So this question has been bugging for me for a while and I can't seem to find the answer to it.


I have been a web developer for many years.

When I access a website, any frontend code is run in my browser, using the computing power on my computer. Any backend code is run on a different server. Any data is stored in someone else's centralised database. Some data is stored in cookies or local storage in my browser.

When I run a video game on my computer, the program is fully executed on my laptop (with the exception of some data probably being pulled from a database, e.g. if I use Steam).

Alternatively, platforms such as 'gaming as a service' would move most processing power onto a server.


Ethereum is described as a 'World Computer' but how does this relate to traditional architectures:

Is the blockchain element like for example a Wordpress database, with smart contracts being like my server side code? If this is the case, is that code only executed when I make a call to it (like with Lambda functions on AWS)?

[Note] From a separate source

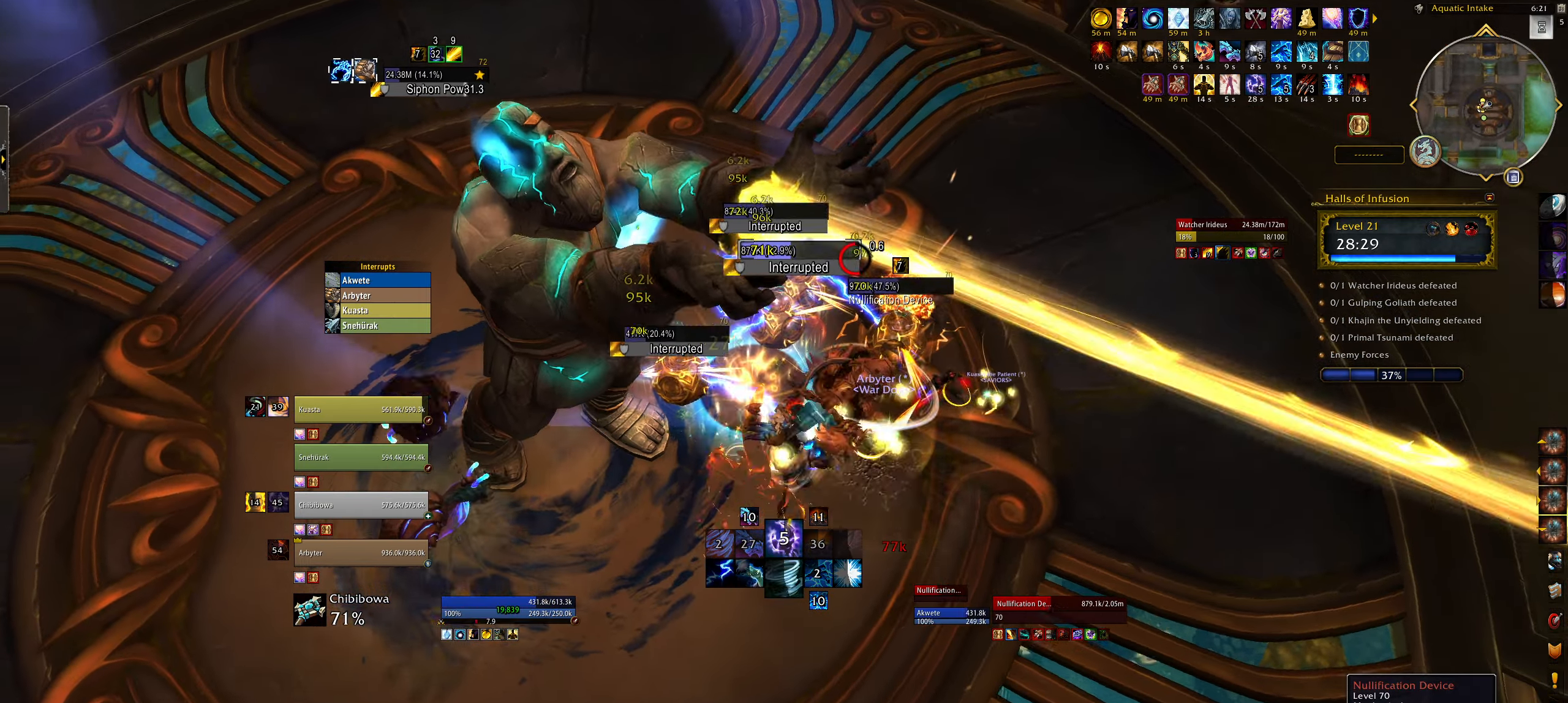
{"keys": ["e"], "mouse": ["right"], "events": [[67, "3", "up"], [150, "3", "down"], [200, "e", "down"], [250, "3", "up"], [284, "mouse_left", "up"], [334, "3", "down"], [434, "3", "up"]]}
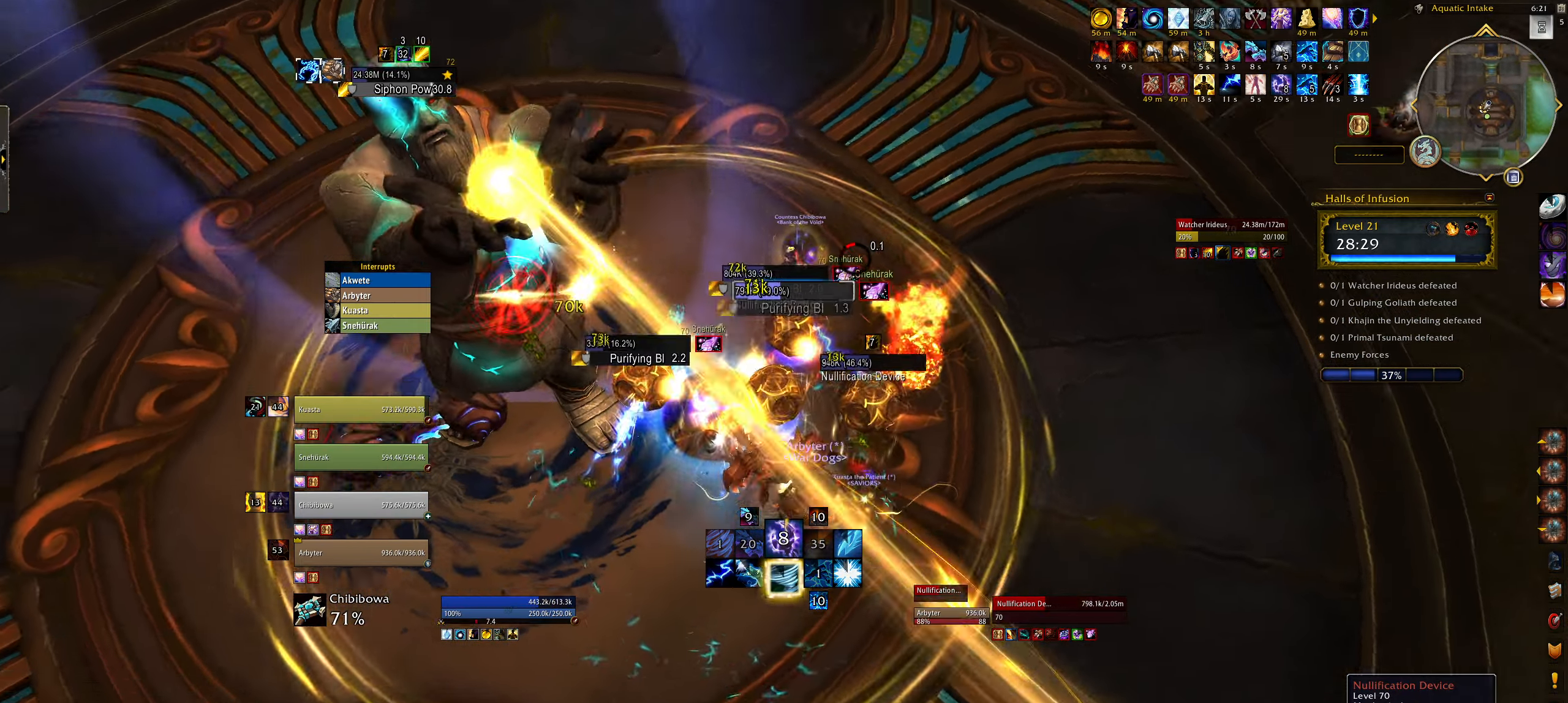
{"keys": ["1", "alt"], "mouse": ["right"], "events": [[50, "alt", "down"], [150, "1", "down"], [250, "1", "up"], [250, "e", "up"], [284, "e", "down"], [334, "1", "down"], [384, "e", "up"], [417, "1", "up"], [484, "1", "down"]]}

Is Ethereum therefore just a distributed serverless architecture?

If a platform was to be built like 'gaming as a service', I'm guessing that I would be drawing processing power from millions of computers in the network? (I'm also assuming that this is part of the current debate about scaling).

In 10 years, if Ethereum is where we hope it will be, would it theoretically be able to support much more processor intensive use cases such as gaming as a service, or is that never the best use case for it?


3 Answers 3


The striking thing about Ethereum/blockchain is persistent logic and storage by consensus. If you think of it as a replacement for any of the technologies you mentioned, it will never make sense.

It's about establishing shared sets of facts without reliance on traditional sources of trust. You use it to do things that are impossible by any other known technique.

This might help. I came across it today. http://ethdevs.com/the-what-and-why-of-ethereum/

Hope it helps.

  • I like this: "The term ‘smart contracts’ is a little misleading – they’re not really contracts, and they’re definitely not smart. They are simply automated rules that execute when triggered by an input. In fact, they are more like vending machines". In fact, I tried to buy something from a vending machine today and it was broken (not a problem for smart contracts). So in a sense they are a bit like lambda functions in that they wait to receive an input before being executed.. Or maybe like a lambda function and database record combined? (Didn't realise a smart contract is like an account too)
    – timhc22
    Commented Jun 3, 2019 at 14:37
  • Or would it be better to just describe ethereum as like a database of value. I think Cryptokitties is a good example, is ethereum simply managing the who owns what part of this system, or is the code for interacting with this value layer (ie code providing the UI and visuals) all living on the ethereum network too?
    – timhc22
    Commented Jun 3, 2019 at 14:43
  • I think this answers the question I was trying to ask blockchainhub.net/decentralized-applications-dapps; I think I should really have been asking 'How do dApps work': "dApps are similar to a conventional web application. The front end uses the exact same technology to render the page. The one critical difference is that instead of an API connecting to a Database, you have a Smart Contract connecting to a blockchain. dApp enabled website: Front End → Smart Contract → Blockchain"
    – timhc22
    Commented Jun 3, 2019 at 14:50

The major innovation is that the state is signed by a majority consensus. This was originally by one-cpu-one-vote, then one-coin-one-vote has been experimented with, and one-person-one-vote is also trivial to use. Comparing this to traditional majority consensus over a state, a nation-state democracy, the major difference is that the agreement in Nakamoto consensus is on a mathematical proof, whereas the agreement in a nation-state democracy is for a government, political party, president or equivalent, a human being. The reason to agree on a mathematical proof instead of a person is because computers are able to do that, and benefit from that.


Late to the party, when you deploy a smart contract, it runs on all validators redundantly, which is why it's so expensive.

In a way, EVM is like a backend, except it's extremely inefficient. I think the ethereum.org website marks it as 1,000,000 more expensive to run code on the EVM than on a regular server, which is why it should be tight and optimal.

The throughput of the network is limited, however there is work to scale it.